Shepard et Liara se regardèrent et sourirent.
- Très bien Vakarian, fit Shepard. A vous.
- Docteur T'Soni, commença le Turien. Je suis très impressionné par votre maîtrise des pouvoirs biotiques.
Liara éclata de rire.
- Que voulez-vous, j'ai eu l'occasion de m'entraîner ces dernières années. Être une Courtière de l'Ombre est un poil plus mouvementé que de passer son temps dans des ruines.
- Vous voulez parler de l'époque où vous étiez innocente, étrangère à tous ces complots galactiques ?
- Oui, répondit Liara. Cette époque de ma vie avant que je vous rencontre tous.

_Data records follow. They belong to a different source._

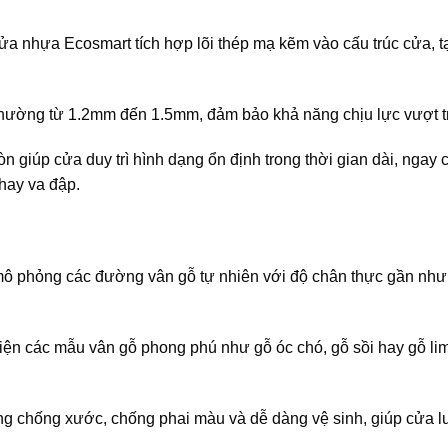
ửa nhựa Ecosmart tích hợp lõi thép mạ kẽm vào cấu trúc cửa, t
, thường từ 1.2mm đến 1.5mm, đảm bảo khả năng chịu lực vượt tr
 giúp cửa duy trì hình dạng ổn định trong thời gian dài, ngay c
hay va đập.
mô phỏng các đường vân gỗ tự nhiên với độ chân thực gần như 
hiện các mẫu vân gỗ phong phú như gỗ óc chó, gỗ sồi hay gỗ li
ng chống xước, chống phai màu và dễ dàng vệ sinh, giúp cửa l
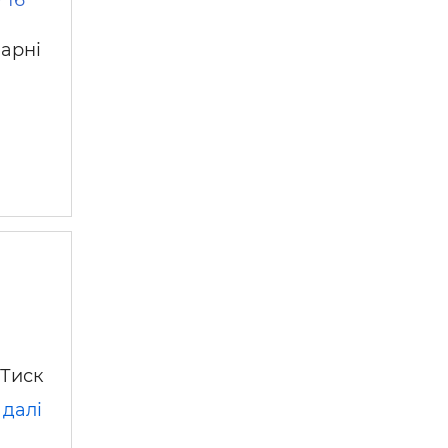
варні
 Тиск
 далі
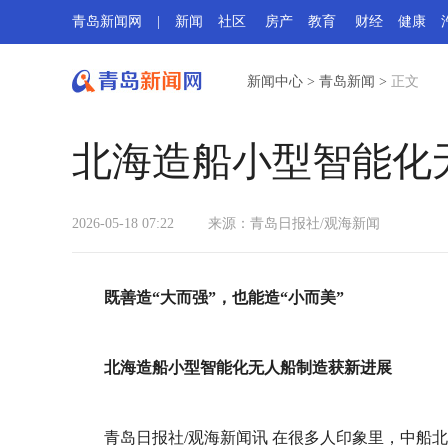
青岛新闻网
|
新闻
社区
房产
教育
财经
健康
新闻中心
>
青岛新闻
>
正文
北海造船小型智能化
2026-05-18 07:22
来源：青岛日报社/观海新闻
既善造“大而强”，也能造“‌小而美”
北海造船小型智能化无人船制造获新进展
青岛日报社/观海新闻讯 在很多人印象里，中船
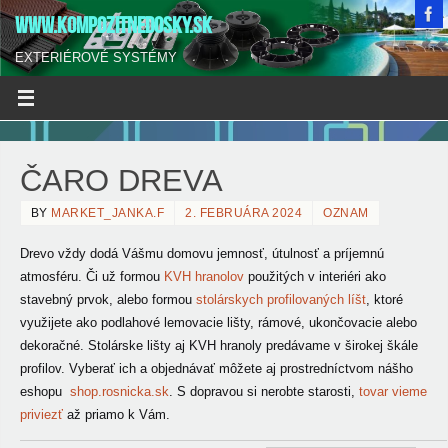
WWW.KOMPOZITNEDOSKY.SK
EXTERIÉROVÉ SYSTÉMY
ČARO DREVA
BY
MARKET_JANKA.F
2. FEBRUÁRA 2024
OZNAM
Drevo vždy dodá Vášmu domovu jemnosť, útulnosť a
príjemnú
atmosféru. Či už formou
KVH hranolov
použitých v interiéri ako
stavebný prvok, alebo formou
stolárskych profilovaných líšt
, ktoré
využijete ako podlahové lemovacie lišty, rámové, ukončovacie alebo
dekoračné. Stolárske lišty aj KVH hranoly predávame v širokej škále
profilov. Vyberať ich a objednávať môžete aj prostredníctvom nášho
eshopu
shop.rosnicka.sk
. S dopravou si nerobte starosti,
tovar vieme
priviezť
až priamo k Vám.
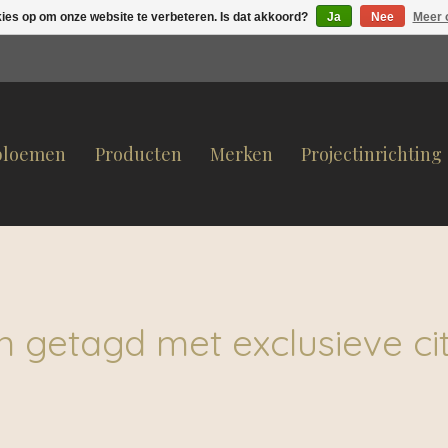
kies op om onze website te verbeteren. Is dat akkoord?
Ja
Nee
Meer 
bloemen
Producten
Merken
Projectinrichting
n getagd met exclusieve ci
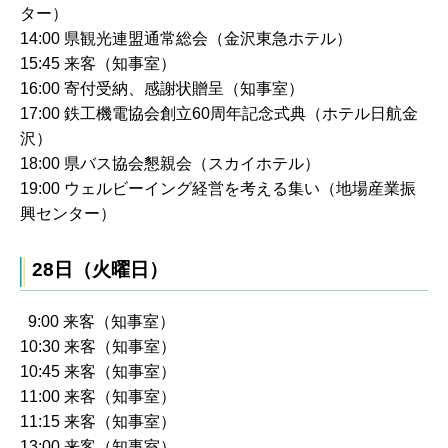
ター）
14:00 県観光連盟通常総会（金沢東急ホテル）
15:45 来客（知事室）
16:00 寄付受納、感謝状贈呈（知事室）
17:00 鉄工機電協会創立60周年記念式典（ホテル日航金
沢）
18:00 県バス協会懇親会（スカイホテル）
19:00 ウェルビーイング経営を考える集い（地場産業振
興センター）
28日（火曜日）
9:00 来客（知事室）
10:30 来客（知事室）
10:45 来客（知事室）
11:00 来客（知事室）
11:15 来客（知事室）
13:00 来客（知事室）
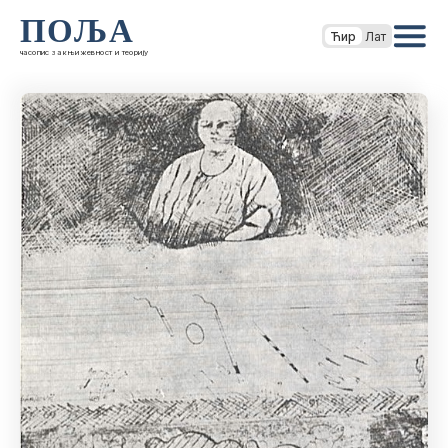
ПОЉА
Ћир
Лат
часопис за књижевност и теорију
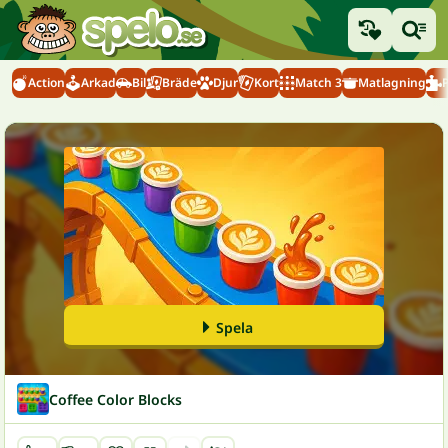
Action
Arkad
Bil
Bräde
Djur
Kort
Match 3
Matlagning
Spela
Coffee Color Blocks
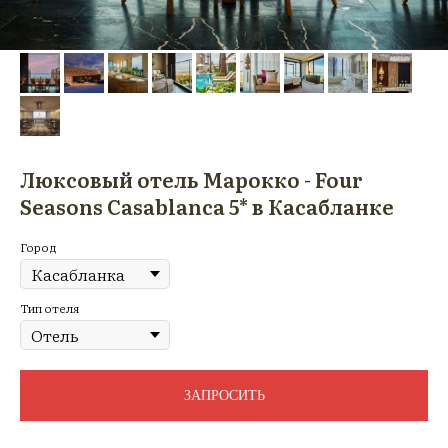
Люксовый отель Марокко - Four
Seasons Casablanca 5* в Касабланке
Город
Тип отеля
ЗАПРОСИТЬ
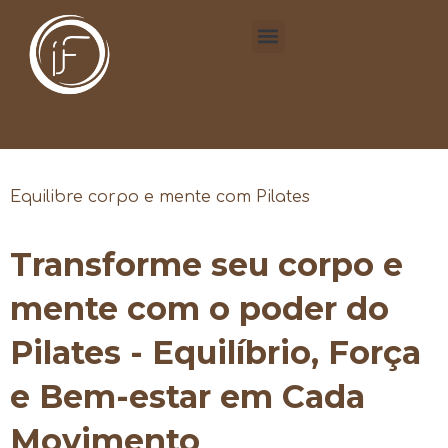
Equilibre corpo e mente com Pilates
Transforme seu corpo e
mente com o poder do
Pilates - Equilíbrio, Força
e Bem-estar em Cada
Movimento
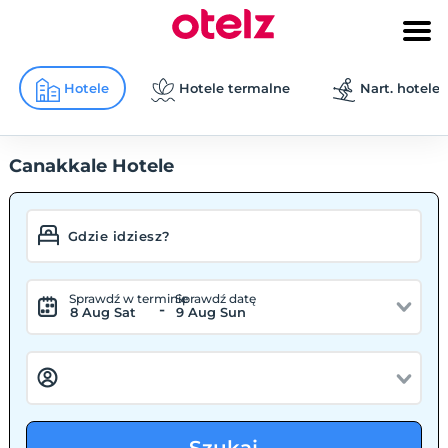
Hotele
Hotele termalne
Nart. hotele
Canakkale Hotele
Sprawdź w terminie
Sprawdź datę
-
8 Aug Sat
9 Aug Sun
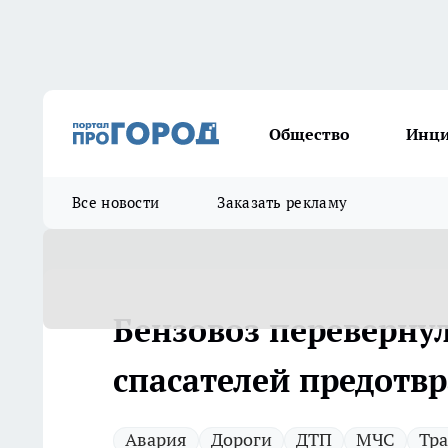
Общество
Инц
Все новости
Заказать рекламу
Бензовоз перевернул
спасателей предотв
Авария
Дороги
ДТП
МЧС
Тр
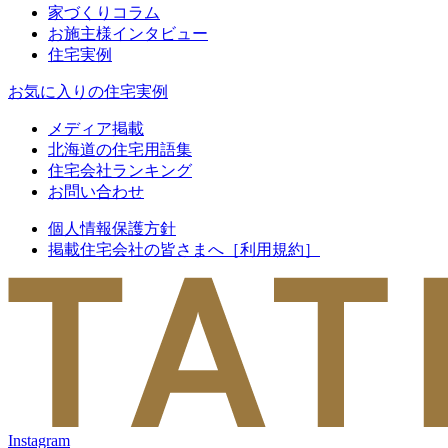
家づくりコラム
お施主様インタビュー
住宅実例
お気に入りの住宅実例
メディア掲載
北海道の住宅用語集
住宅会社ランキング
お問い合わせ
個人情報保護方針
掲載住宅会社の皆さまへ［利用規約］
Instagram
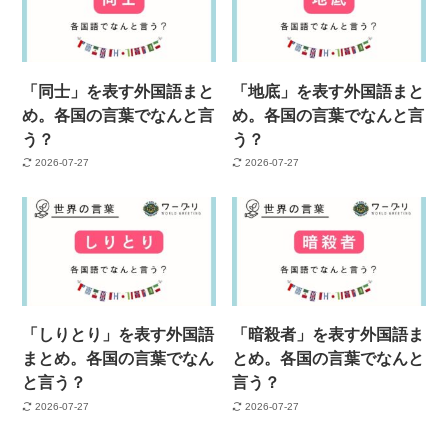
「同士」を表す外国語まと
「地底」を表す外国語まと
め。各国の言葉でなんと言
め。各国の言葉でなんと言
う？
う？
2026-07-27
2026-07-27
「しりとり」を表す外国語
「暗殺者」を表す外国語ま
まとめ。各国の言葉でなん
とめ。各国の言葉でなんと
と言う？
言う？
2026-07-27
2026-07-27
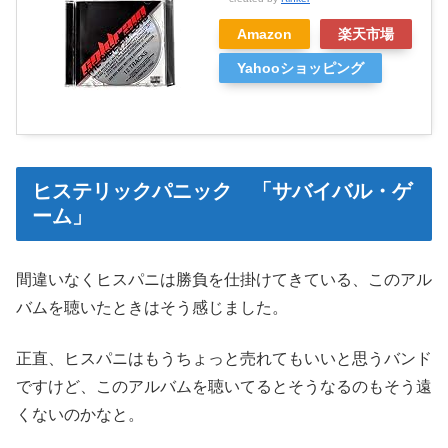
Amazon
楽天市場
Yahooショッピング
ヒステリックパニック 「サバイバル・ゲ
ーム」
間違いなくヒスパニは勝負を仕掛けてきている、このアル
バムを聴いたときはそう感じました。
正直、ヒスパニはもうちょっと売れてもいいと思うバンド
ですけど、このアルバムを聴いてるとそうなるのもそう遠
くないのかなと。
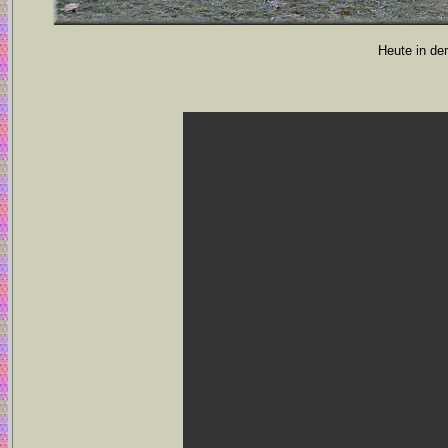
Heute in der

- Vous deviez vous sentir seule… ajouta Shepard en se prenant au jeu.
- Je n'avais jamais vraiment appréciée la compagnie auparavant. Pour ressentir la solitude, il faut avoir connu le bonheur d'être avec des personnes qui nous sont chères.
Liara fit une pause avant de plonger son regard dans celui de Shepard.
- Bien entendu, si je devais à nouveau me retrouver seule aujourd'hui, l'épreuve serait bien différente…
- Et moi qui cherchais à détendre l'atmosphère… soupira Garrus.
- De quoi vous vous plaigniez Garrus ? sourit Shepard. Vous avez Tali maintenant, non ?
- Ce n'est pas sérieux, fit Garrus. Seul mon corps l'intéresse.
- Ce corps de rêve… susurra Liara.
- Hé ! protesta Shepard. Vous voulez que je vous laisse ?
Garrus et Liara explosèrent de rire. L'Asari déposa un baiser sur la joue de Shepard.
L'ascenseur arriva à destination assez rapidement et les trois compagnons déboulèrent dans la salle du Conseil.
- Retour aux sources… fit doucement Garrus.
Le groupe atteint sans encombre la console principale. La même qu'ils avaient utilisée quelques années plus tôt pour arrêter Saren… Shepard activa la console et ouvrit son intercom.
- Amiral Hackett ? Ici Shepard. Nous sommes en position dans la salle du Conseil. Je vais ouvrir les bras. Vous êtes en prêts ?
- Nous sommes parés, commandant, répondit Hackett à travers l'intercom.
- Bien. C'est parti.
Shepard pianota sur l'interface virtuelle de la console. La station s'ébranla. Et les bras de la Citadelle commencèrent à s'ouvrir.